A block of data:
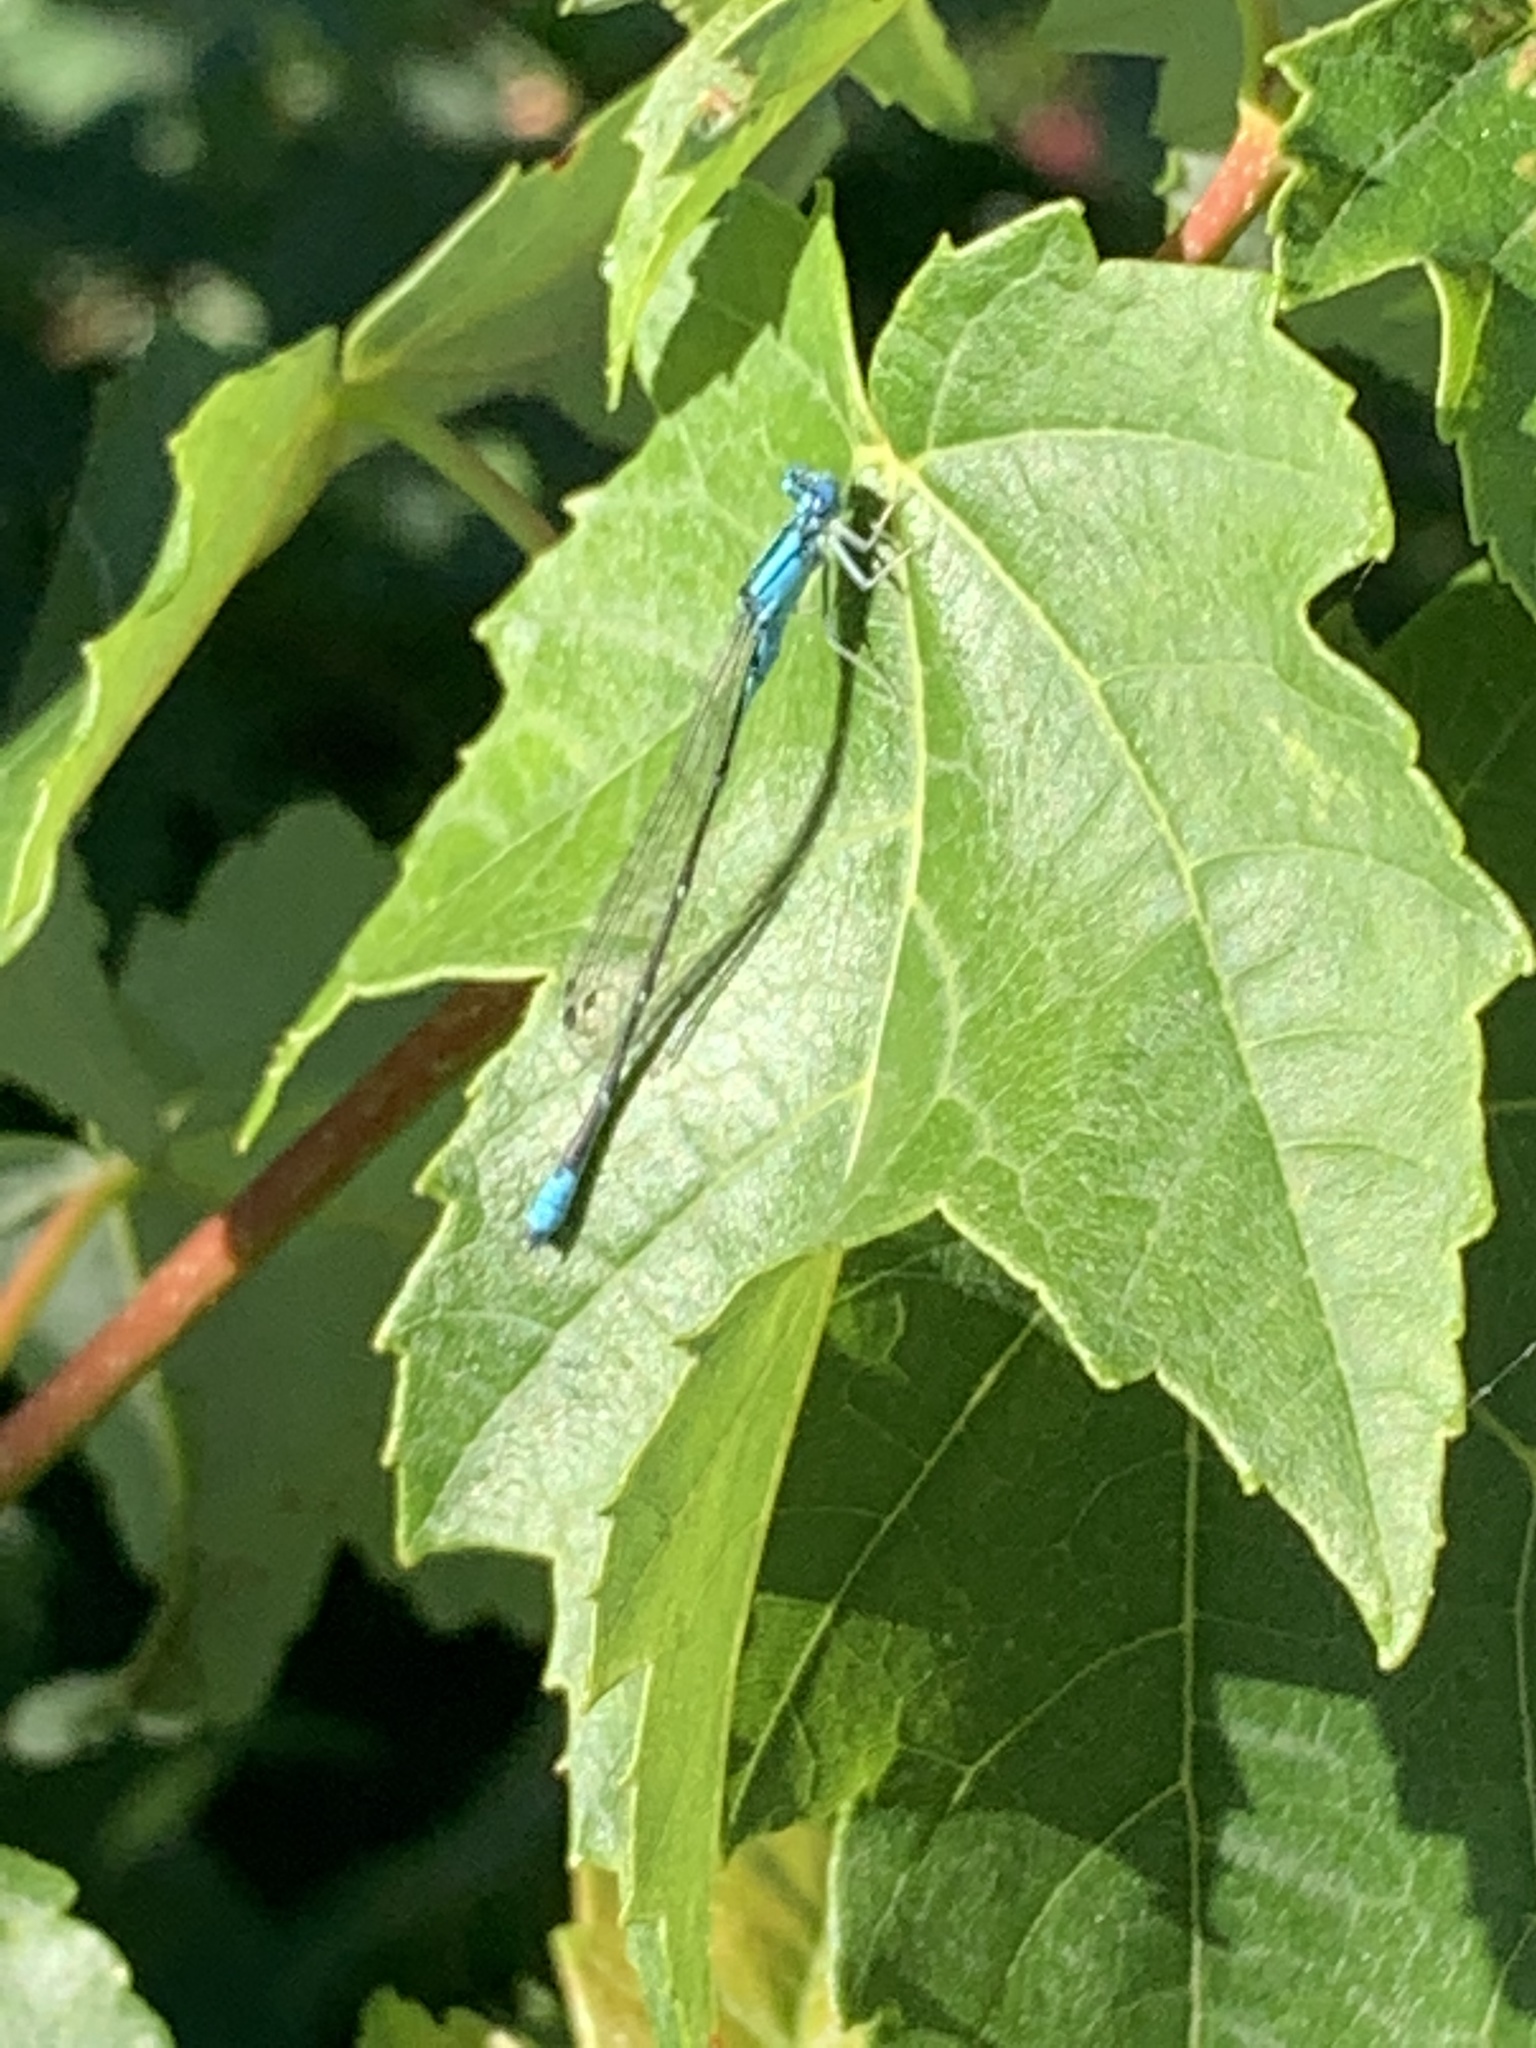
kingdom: Animalia
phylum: Arthropoda
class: Insecta
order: Odonata
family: Coenagrionidae
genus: Enallagma
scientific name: Enallagma traviatum
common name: Slender bluet
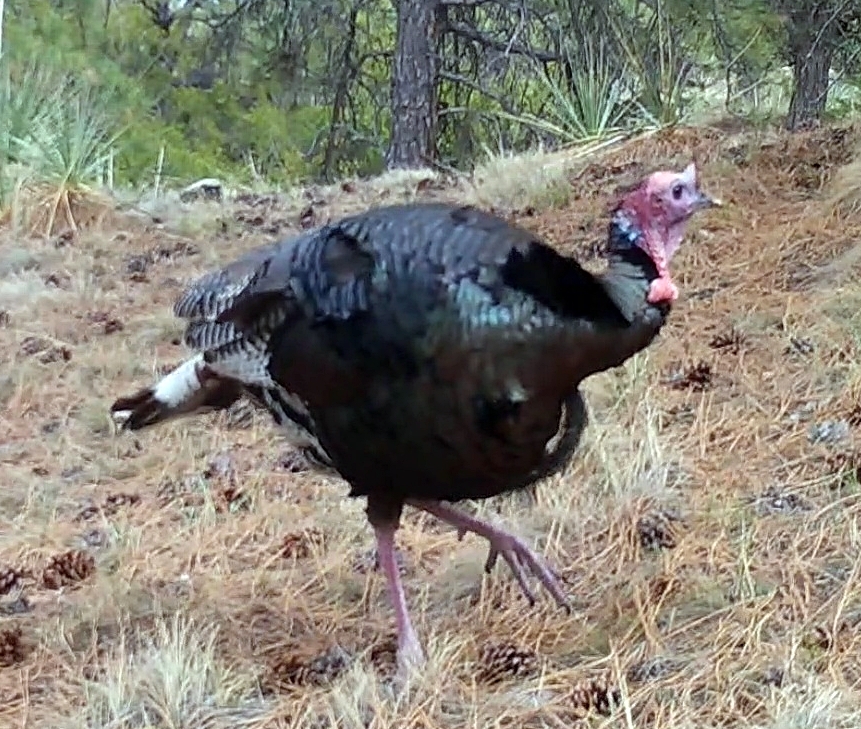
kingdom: Animalia
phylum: Chordata
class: Aves
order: Galliformes
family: Phasianidae
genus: Meleagris
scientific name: Meleagris gallopavo
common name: Wild turkey
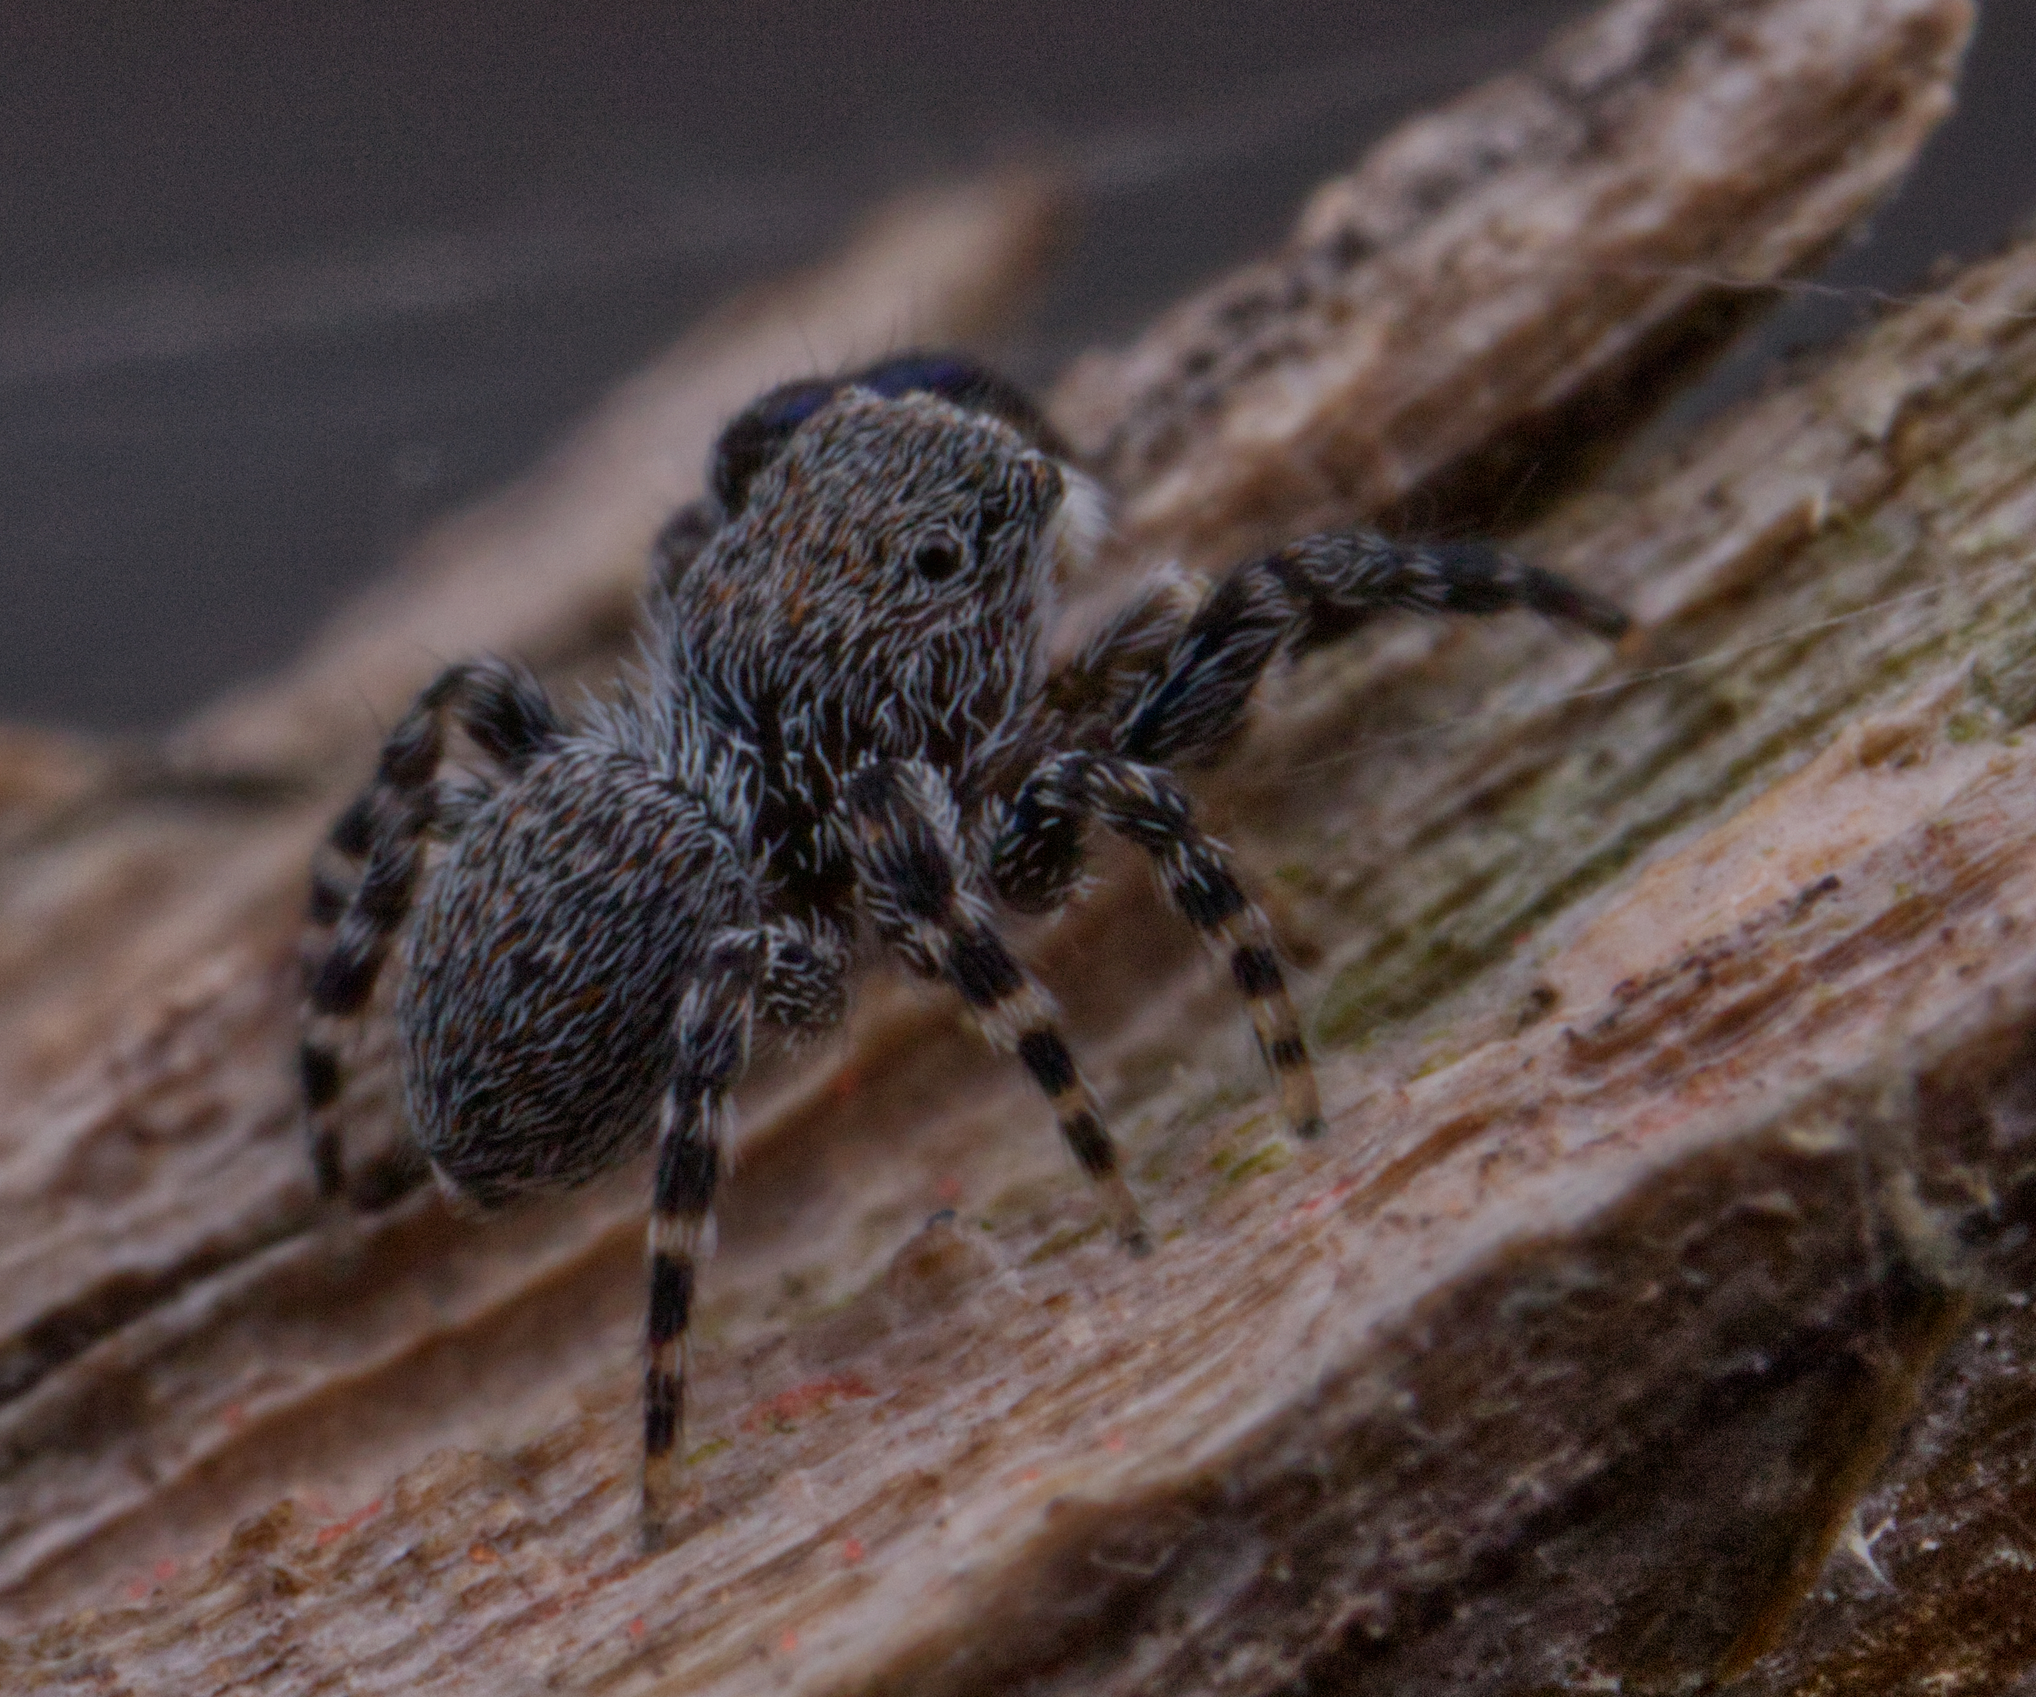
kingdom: Animalia
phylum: Arthropoda
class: Arachnida
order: Araneae
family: Salticidae
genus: Talavera
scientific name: Talavera minuta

● WHAT YOU NEED TO DO
Update the lines from the one containing "class: Aves" through the end of the records, both ends included, changing "scientific name" to "binomial name" and leaving everything else as it is. Omit the picture lines from your answer.

● RESPONSE
class: Aves
order: Galliformes
family: Phasianidae
genus: Meleagris
binomial name: Meleagris gallopavo
common name: Wild turkey
kingdom: Animalia
phylum: Arthropoda
class: Arachnida
order: Araneae
family: Salticidae
genus: Talavera
binomial name: Talavera minuta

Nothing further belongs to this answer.